*Exercise*. Edit the text of all the records below by replacing "Reply" with "Balas" wherever it appears, keeping everything else unchanged, and leave the pictures out of your answer.

*Records for the exercise*.

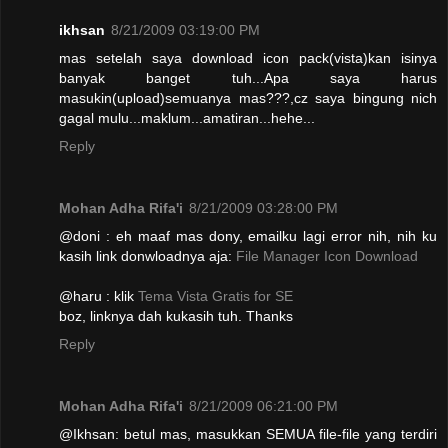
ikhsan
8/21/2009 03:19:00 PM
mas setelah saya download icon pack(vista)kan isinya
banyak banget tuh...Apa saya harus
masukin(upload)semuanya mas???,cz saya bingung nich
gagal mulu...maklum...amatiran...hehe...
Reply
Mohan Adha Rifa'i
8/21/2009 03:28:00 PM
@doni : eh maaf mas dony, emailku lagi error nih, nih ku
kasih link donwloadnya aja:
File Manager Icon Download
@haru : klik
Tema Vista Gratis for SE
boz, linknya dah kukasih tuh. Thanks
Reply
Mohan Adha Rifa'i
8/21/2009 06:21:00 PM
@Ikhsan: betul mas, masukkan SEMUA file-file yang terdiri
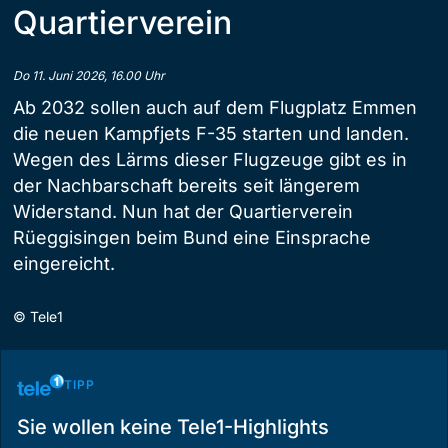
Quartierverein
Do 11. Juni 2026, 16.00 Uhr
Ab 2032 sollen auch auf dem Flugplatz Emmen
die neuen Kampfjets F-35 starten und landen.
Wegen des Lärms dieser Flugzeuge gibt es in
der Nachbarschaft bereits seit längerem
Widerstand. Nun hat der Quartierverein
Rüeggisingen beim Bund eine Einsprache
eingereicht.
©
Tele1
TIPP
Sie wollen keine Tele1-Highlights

*Exercise result*.
ikhsan
8/21/2009 03:19:00 PM
mas setelah saya download icon pack(vista)kan isinya
banyak banget tuh...Apa saya harus
masukin(upload)semuanya mas???,cz saya bingung nich
gagal mulu...maklum...amatiran...hehe...
Balas
Mohan Adha Rifa'i
8/21/2009 03:28:00 PM
@doni : eh maaf mas dony, emailku lagi error nih, nih ku
kasih link donwloadnya aja:
File Manager Icon Download
@haru : klik
Tema Vista Gratis for SE
boz, linknya dah kukasih tuh. Thanks
Balas
Mohan Adha Rifa'i
8/21/2009 06:21:00 PM
@Ikhsan: betul mas, masukkan SEMUA file-file yang terdiri
Quartierverein
Do 11. Juni 2026, 16.00 Uhr
Ab 2032 sollen auch auf dem Flugplatz Emmen
die neuen Kampfjets F-35 starten und landen.
Wegen des Lärms dieser Flugzeuge gibt es in
der Nachbarschaft bereits seit längerem
Widerstand. Nun hat der Quartierverein
Rüeggisingen beim Bund eine Einsprache
eingereicht.
©
Tele1
TIPP
Sie wollen keine Tele1-Highlights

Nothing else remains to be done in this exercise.